### What the exercise asks
Every line of the records below that holds the word "street" belongs in the answer.

-- Given data follows --

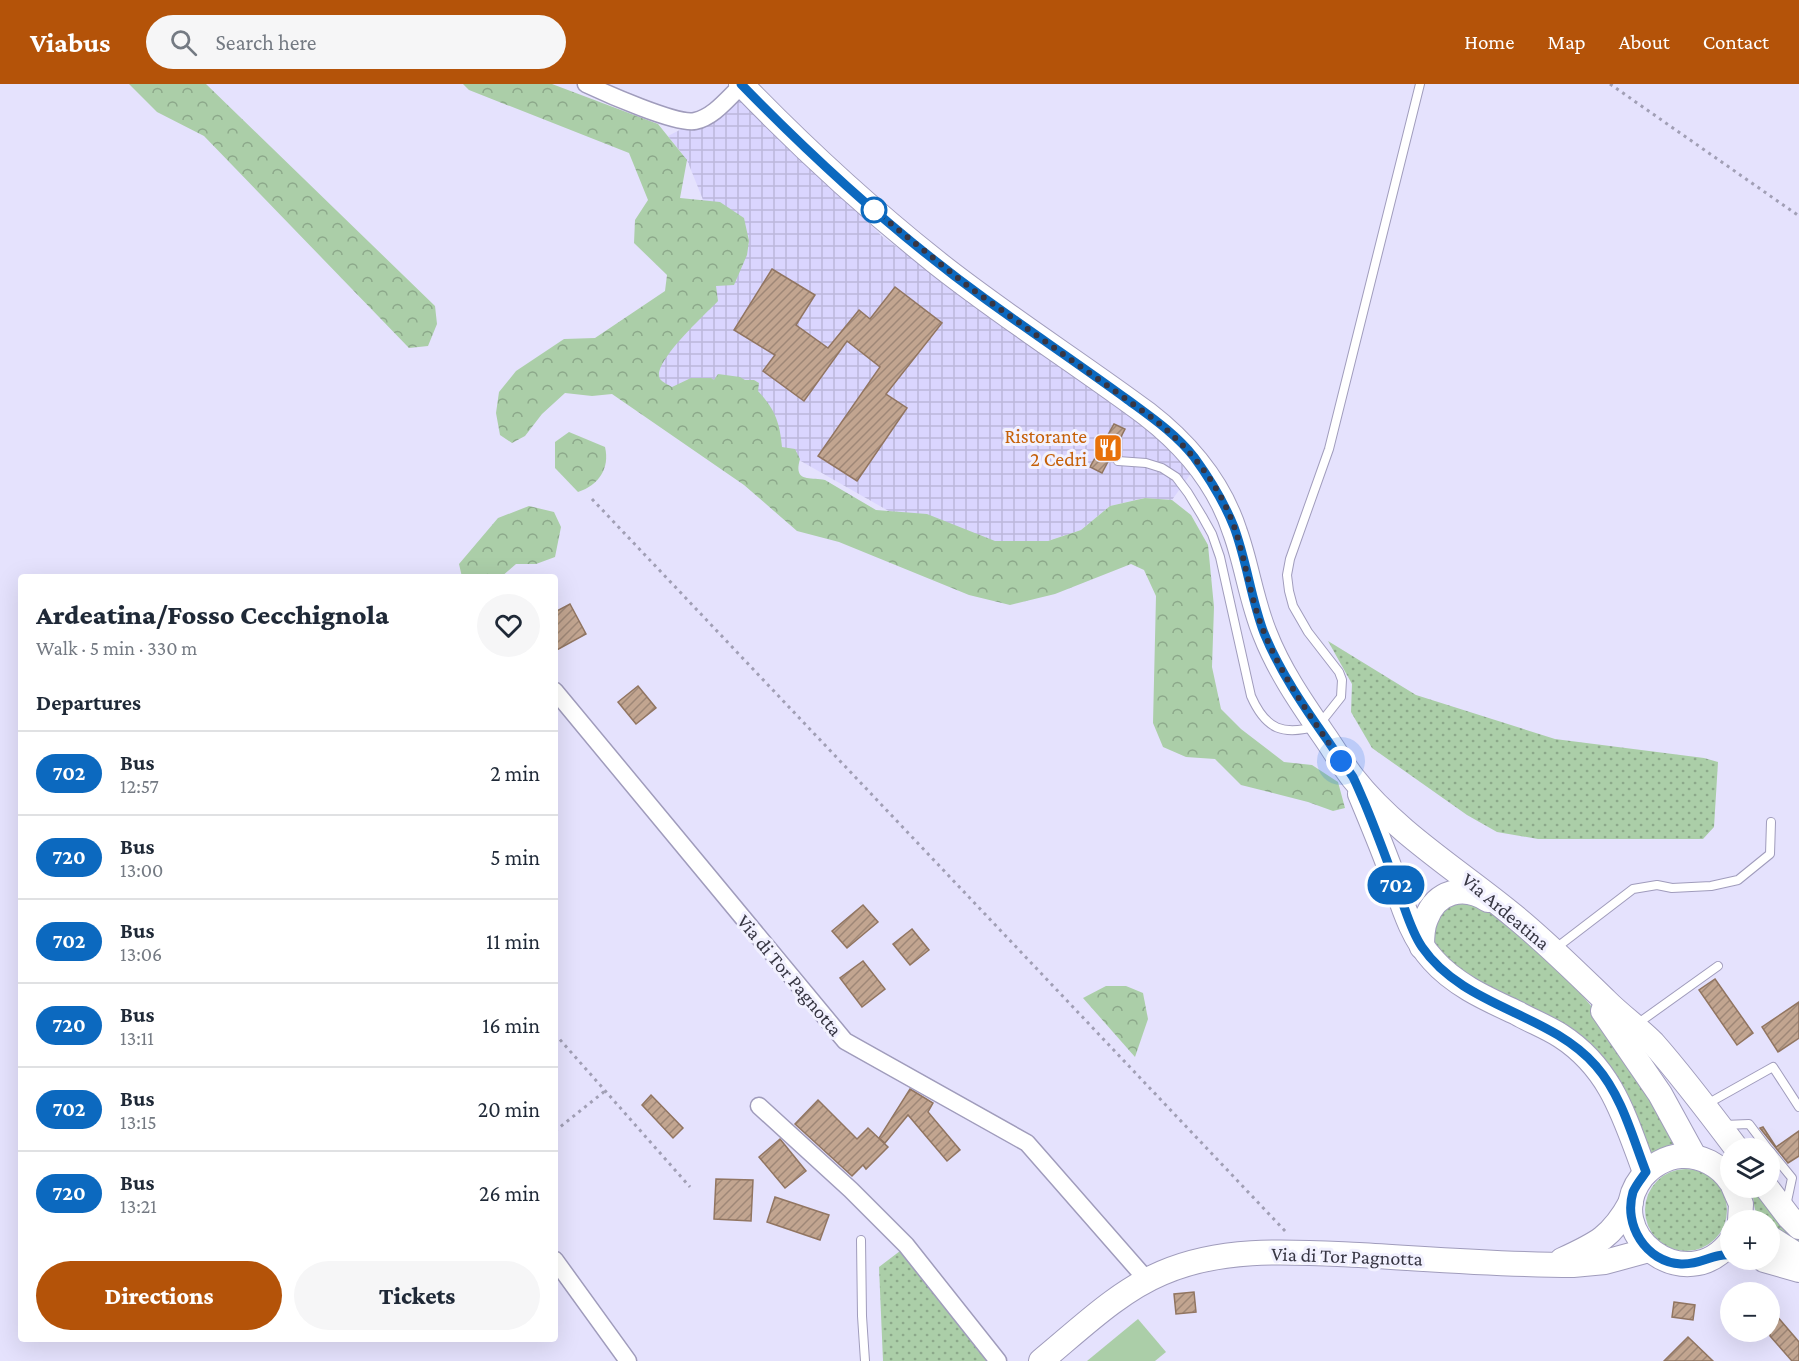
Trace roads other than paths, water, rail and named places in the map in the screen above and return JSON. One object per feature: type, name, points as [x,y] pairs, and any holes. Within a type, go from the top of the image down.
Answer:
[{"type":"main road","name":"Via Ardeatina","points":[[741,85],[819,160],[929,256],[1138,408],[1188,450],[1210,479],[1224,504],[1235,530],[1256,611],[1287,678],[1353,778],[1405,830],[1516,917],[1635,1026],[1653,1044],[1729,1138]]},
{"type":"main road","name":"Via Ardeatina","points":[[1353,778],[1384,852],[1411,926],[1422,947],[1440,968],[1456,981],[1559,1034],[1585,1054],[1602,1074],[1616,1097],[1646,1172]]},
{"type":"main road","points":[[1422,947],[1424,924],[1428,913],[1443,896],[1454,892],[1473,892],[1516,917]]},
{"type":"main road","name":"Via Ardeatina","points":[[1577,974],[1660,1094],[1694,1156]]},
{"type":"main road","points":[[1552,1265],[1589,1248],[1608,1235],[1621,1221],[1634,1191],[1646,1172],[1655,1165],[1673,1157],[1694,1156],[1720,1170]]},
{"type":"main road","points":[[1775,1198],[1792,1220]]},
{"type":"main road","points":[[1631,1202],[1632,1224],[1637,1236],[1649,1250],[1667,1262],[1700,1263],[1720,1253]]},
{"type":"main road","points":[[1780,1244],[1799,1256]]},
{"type":"main road","name":"Via di Tor Pagnotta","points":[[1041,1361],[1107,1307],[1147,1280],[1207,1258],[1259,1253],[1305,1252],[1573,1266],[1605,1262],[1649,1250]]},
{"type":"main road","points":[[1780,1265],[1799,1270]]},
{"type":"street","points":[[586,84],[675,120],[693,122],[718,109],[741,85]]},
{"type":"street","name":"Via di Tor Pagnotta","points":[[558,695],[845,1041],[1027,1143],[1147,1280]]},
{"type":"street","points":[[759,1106],[851,1190],[906,1245],[998,1361]]},
{"type":"street","points":[[558,1264],[628,1361]]},
{"type":"lane","points":[[1118,461],[1146,463],[1162,468],[1176,477],[1207,525],[1220,557],[1251,696],[1256,709],[1265,720],[1281,729],[1296,731],[1318,726],[1341,697],[1342,680],[1339,672],[1308,632],[1293,606],[1287,575],[1290,559],[1329,449],[1420,84]]},
{"type":"lane","points":[[1553,950],[1633,890],[1658,885],[1672,888],[1712,886],[1738,880],[1770,854],[1771,822]]},
{"type":"lane","points":[[1635,1026],[1718,966]]},
{"type":"lane","points":[[1704,1106],[1773,1067],[1799,1107]]},
{"type":"lane","points":[[1720,1126],[1749,1124],[1760,1138]]},
{"type":"lane","points":[[1780,1164],[1792,1179],[1792,1220]]},
{"type":"lane","points":[[861,1240],[865,1361]]},
{"type":"place","name":"Ristorante 2 Cedri","points":[[1108,448]]}]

-- Given data concluded --

### Response to the exercise
{"type":"street","points":[[586,84],[675,120],[693,122],[718,109],[741,85]]},
{"type":"street","name":"Via di Tor Pagnotta","points":[[558,695],[845,1041],[1027,1143],[1147,1280]]},
{"type":"street","points":[[759,1106],[851,1190],[906,1245],[998,1361]]},
{"type":"street","points":[[558,1264],[628,1361]]},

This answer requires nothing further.